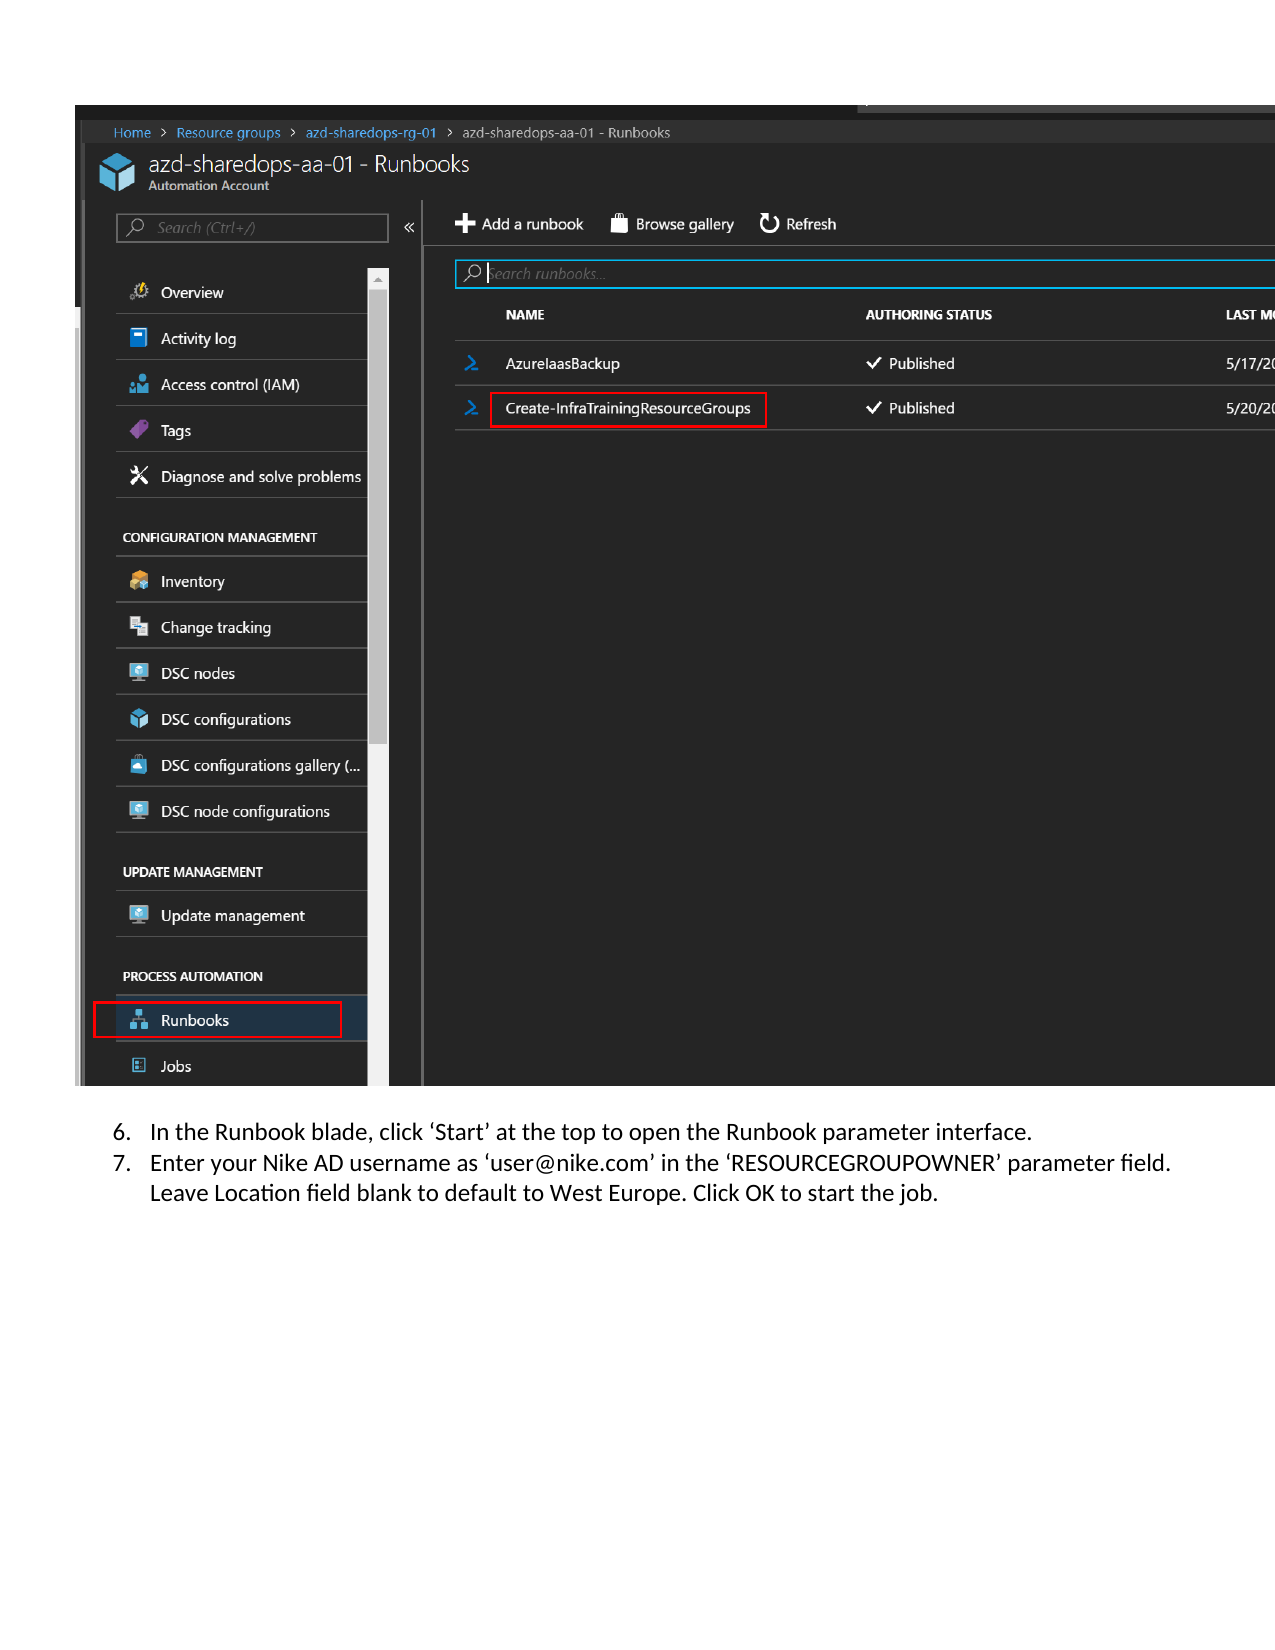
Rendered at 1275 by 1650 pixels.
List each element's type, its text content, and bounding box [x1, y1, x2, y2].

list In the Runbook blade, click ‘Start’ at the top to open the Runbook parameter interface. [112, 1116, 1200, 1147]
picture [457, 262, 1275, 286]
list Enter your Nike AD username as ‘user@nike.com’ in the ‘RESOURCEGROUPOWNER’ parameter field. Leave Location field blank to default to West Europe. Click OK to start the job. [112, 1147, 1200, 1208]
picture [75, 105, 1275, 1086]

========================================================================

Your objective -
Please retype all of the material exactly, skipping whatever images it holds.

Written reply -
Rendered at 1275 by 1650 pixels.
List each element's type, its text content, and bounding box [x1, y1, x2, y2].

list In the Runbook blade, click ‘Start’ at the top to open the Runbook parameter interface. [112, 1116, 1200, 1147]
picture [457, 262, 1275, 286]
list Enter your Nike AD username as ‘user@nike.com’ in the ‘RESOURCEGROUPOWNER’ parameter field. Leave Location field blank to default to West Europe. Click OK to start the job. [112, 1147, 1200, 1208]
picture [75, 105, 1275, 1086]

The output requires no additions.